Fig. 6.. Skd3 ARD can participate in substrate interaction.

(A) Side view of the ARD showing the surface that faces the internal cavity in the Skd3 dodecamer. Color coding for CONSURF scores is the same as in Fig. 3. In the inset, conserved hydrophobic residues (CONSURF ≥ 6) on the surface of the ARD (gray) and the insertion domain (aqua) are highlighted. Residues tested by mutagenesis in (B) and (C) are color-indicated. (B and C) Refolding of aggregated luciferase mediated by the indicated Skd3 variants, measured as in Fig. 3E. (D) Equilibrium titrations to measure the binding of FITC-casein to _PARLSkd3 and ARD in the indicated nucleotide states. Lines are fits of the data to Eq. 2, and the obtained K_d values are summarized. (E and F) _PARLSkd3 and ARD delay Aβ42 fibrillation under ATP-depleted conditions. Monomeric Aβ42 (5 μM) was incubated with and without the indicated concentrations of _PARLSkd3 (E) or ARD (F) under quiescent conditions without added ATP and ARS. Fibril formation was monitored by ThT fluorescence every 5 min. The dark lines show the mean of three replicates, and the shaded area shows the range of data. The data were analyzed by the AmyloFit algorithm, from which fibrillation reaction halftimes were extracted and summarized in (G). (G) Summary of the effect of _PARLSkd3 variants on the kinetics of Aβ42 fibrillation. “t_1/2” denotes the half-time of Aβ42 fibrillation so that 1/t_1/2 represents the apparent rate constant of the reaction. Data are shown as mean ± SEM, with n = 3 technical replicates. See fig. S12 for raw data. (H) Aβ42 fibrillation reactions were carried out with and without 2 μM of indicated chaperone. Reactions were imaged under TEM after 6 hours. Scale bar, 100 nm.

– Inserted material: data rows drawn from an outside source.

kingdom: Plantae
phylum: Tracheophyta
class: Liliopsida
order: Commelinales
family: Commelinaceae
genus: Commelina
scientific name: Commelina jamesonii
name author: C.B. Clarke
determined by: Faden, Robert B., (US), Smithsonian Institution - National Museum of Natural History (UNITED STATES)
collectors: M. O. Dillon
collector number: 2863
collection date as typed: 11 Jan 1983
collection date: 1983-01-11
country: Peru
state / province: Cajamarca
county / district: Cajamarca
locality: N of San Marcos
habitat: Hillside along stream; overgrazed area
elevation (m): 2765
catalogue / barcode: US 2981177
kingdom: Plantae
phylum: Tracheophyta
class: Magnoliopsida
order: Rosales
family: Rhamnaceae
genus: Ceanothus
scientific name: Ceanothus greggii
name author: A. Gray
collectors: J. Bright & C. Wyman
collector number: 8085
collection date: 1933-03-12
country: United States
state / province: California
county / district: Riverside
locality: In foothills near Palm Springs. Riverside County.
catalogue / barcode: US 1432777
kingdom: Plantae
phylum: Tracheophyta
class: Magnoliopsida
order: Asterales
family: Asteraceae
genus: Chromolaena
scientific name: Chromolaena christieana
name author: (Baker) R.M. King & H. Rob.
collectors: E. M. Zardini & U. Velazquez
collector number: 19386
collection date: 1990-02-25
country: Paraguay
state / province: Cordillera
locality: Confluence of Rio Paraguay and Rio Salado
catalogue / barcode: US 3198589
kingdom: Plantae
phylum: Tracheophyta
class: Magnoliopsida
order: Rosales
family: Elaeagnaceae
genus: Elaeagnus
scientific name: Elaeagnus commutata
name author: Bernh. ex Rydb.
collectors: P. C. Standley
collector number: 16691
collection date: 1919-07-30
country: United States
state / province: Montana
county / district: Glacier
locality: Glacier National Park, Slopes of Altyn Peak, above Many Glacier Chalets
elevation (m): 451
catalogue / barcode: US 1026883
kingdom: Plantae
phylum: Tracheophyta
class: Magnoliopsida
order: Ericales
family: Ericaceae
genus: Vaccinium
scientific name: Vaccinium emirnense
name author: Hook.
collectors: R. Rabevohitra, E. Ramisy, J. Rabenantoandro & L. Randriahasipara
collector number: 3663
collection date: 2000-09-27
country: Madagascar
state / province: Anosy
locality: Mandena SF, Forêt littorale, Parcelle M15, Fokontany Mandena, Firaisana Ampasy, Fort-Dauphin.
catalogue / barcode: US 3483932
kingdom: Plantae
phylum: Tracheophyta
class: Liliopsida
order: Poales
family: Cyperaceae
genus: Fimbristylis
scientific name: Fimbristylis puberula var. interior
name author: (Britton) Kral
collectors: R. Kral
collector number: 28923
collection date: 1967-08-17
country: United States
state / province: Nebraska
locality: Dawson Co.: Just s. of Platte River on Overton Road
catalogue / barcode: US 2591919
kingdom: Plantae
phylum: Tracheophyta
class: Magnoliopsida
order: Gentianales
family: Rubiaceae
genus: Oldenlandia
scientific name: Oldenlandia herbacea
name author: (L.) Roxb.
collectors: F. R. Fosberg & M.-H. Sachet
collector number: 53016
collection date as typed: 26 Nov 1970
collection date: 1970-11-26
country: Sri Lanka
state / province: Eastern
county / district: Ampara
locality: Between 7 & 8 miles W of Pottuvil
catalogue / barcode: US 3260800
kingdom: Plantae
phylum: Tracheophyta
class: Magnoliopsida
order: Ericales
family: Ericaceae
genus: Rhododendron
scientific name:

Fig. 7.. Working model for the coupled disaggregation and refolding reaction mediated by _PARLSkd3.

Step 1, an Skd3 hexamer recognizes aggregated proteins and initiates substrate extraction. Step 2, an Skd3-bound substrate protein is dislodged from the aggregate. Step 3, Skd3 dodecamer assembles, and substrate protein initiates folding in the internal cavity. Step 4, substrate protein, either folded or in a folding-competent conformation, is released from Skd3 upon dodecamer disassembly. The inset shows the movement of the seam protomer (P6) from the lowest to the uppermost position as the NBD hexamer rearranges from the closed to the open spiral conformation, which generates a mechanical force that “pulls” the substrate polypeptide in the downward direction (red arrow). The question marks denote that the molecular mechanism underlying the transitions is still unclear.